[PROMPT] Among the records below, find the lines that contain "نهائي" and copy each of them.

(Collected data)

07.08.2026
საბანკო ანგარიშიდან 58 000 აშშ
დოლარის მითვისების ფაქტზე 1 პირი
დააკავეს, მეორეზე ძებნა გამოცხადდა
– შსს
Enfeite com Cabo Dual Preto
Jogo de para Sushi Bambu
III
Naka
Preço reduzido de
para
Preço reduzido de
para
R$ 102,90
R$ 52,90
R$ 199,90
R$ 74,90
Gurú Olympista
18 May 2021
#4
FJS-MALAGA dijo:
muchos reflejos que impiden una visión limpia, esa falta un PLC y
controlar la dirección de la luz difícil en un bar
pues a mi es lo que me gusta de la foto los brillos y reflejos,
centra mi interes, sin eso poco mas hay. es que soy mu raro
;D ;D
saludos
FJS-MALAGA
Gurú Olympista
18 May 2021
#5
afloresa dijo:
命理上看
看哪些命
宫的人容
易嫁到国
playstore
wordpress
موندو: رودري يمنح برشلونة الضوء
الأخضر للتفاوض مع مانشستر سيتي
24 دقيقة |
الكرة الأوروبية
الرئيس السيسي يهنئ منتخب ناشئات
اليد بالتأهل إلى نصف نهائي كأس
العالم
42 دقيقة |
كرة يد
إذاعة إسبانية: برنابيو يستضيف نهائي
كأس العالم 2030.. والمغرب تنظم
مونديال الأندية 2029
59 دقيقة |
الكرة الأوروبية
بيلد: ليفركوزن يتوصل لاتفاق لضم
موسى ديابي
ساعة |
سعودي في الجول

[ANSWER FOR THE TASK]
اليد بالتأهل إلى نصف نهائي كأس
إذاعة إسبانية: برنابيو يستضيف نهائي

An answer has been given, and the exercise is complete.